(Records provided)
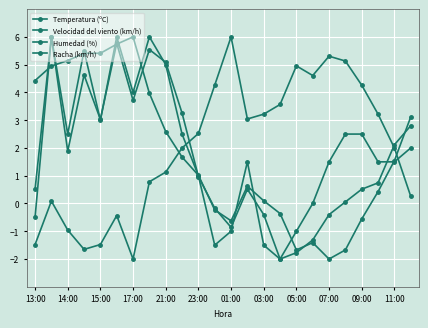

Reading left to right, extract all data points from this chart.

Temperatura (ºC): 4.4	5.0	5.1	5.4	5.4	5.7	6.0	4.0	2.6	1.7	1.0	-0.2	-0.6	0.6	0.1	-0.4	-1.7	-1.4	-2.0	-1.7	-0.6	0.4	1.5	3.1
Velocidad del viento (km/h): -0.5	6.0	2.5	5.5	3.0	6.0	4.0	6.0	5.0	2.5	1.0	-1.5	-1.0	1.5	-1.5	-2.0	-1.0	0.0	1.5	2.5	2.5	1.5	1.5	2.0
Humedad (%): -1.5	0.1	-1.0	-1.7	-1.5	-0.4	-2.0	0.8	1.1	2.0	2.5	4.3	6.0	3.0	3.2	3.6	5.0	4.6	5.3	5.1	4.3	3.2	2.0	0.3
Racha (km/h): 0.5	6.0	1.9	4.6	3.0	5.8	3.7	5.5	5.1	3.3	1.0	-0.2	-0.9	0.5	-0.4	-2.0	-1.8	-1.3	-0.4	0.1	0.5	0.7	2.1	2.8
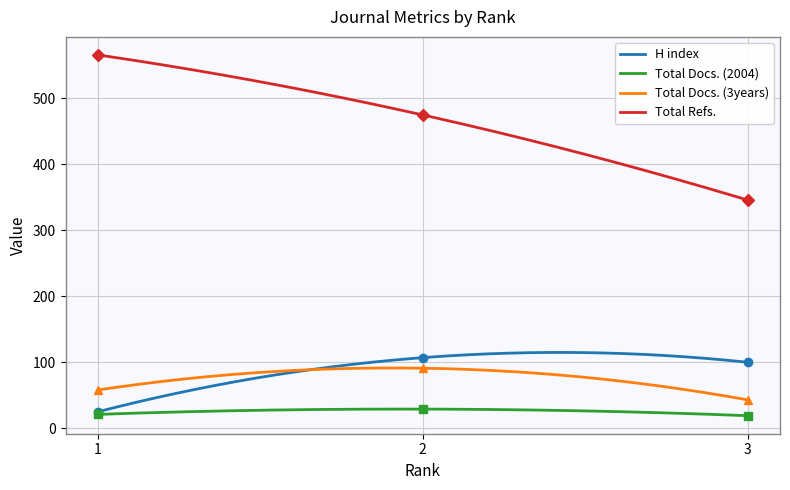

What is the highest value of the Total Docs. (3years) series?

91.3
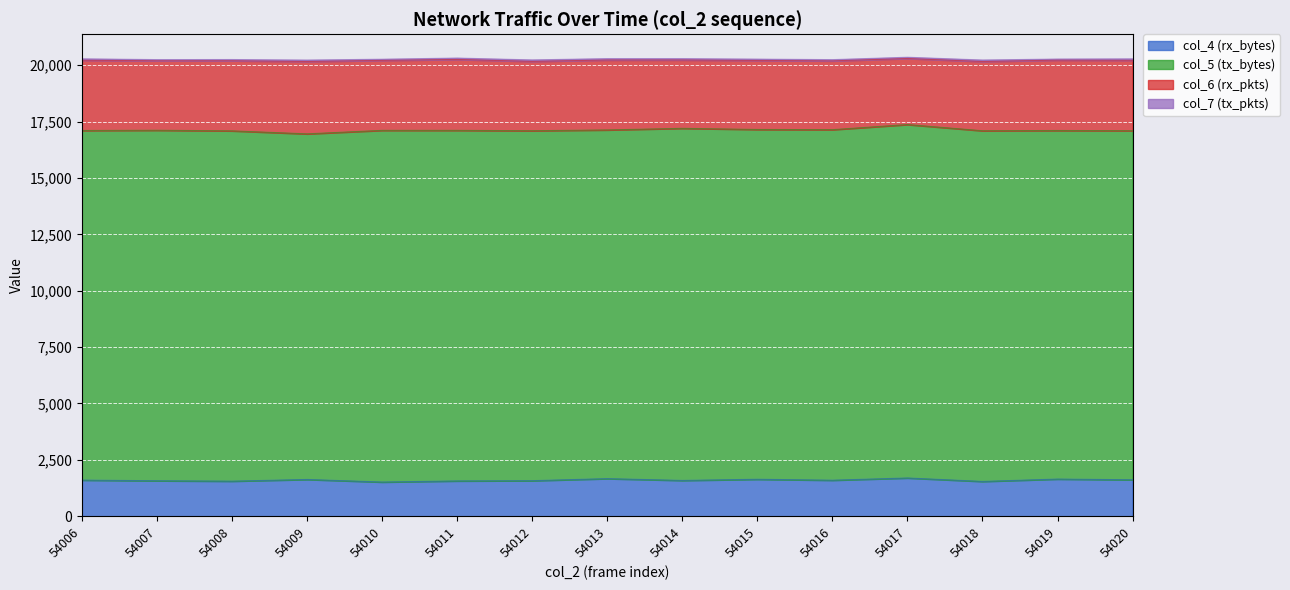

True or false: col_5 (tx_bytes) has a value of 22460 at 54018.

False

(What is needed)
Show every line of the listing above that contains the string "value". Treat uppercase and lowercase letters as different.

(Worked solution)
What is the highest value of the Total Docs. (3years) series?
True or false: col_5 (tx_bytes) has a value of 22460 at 54018.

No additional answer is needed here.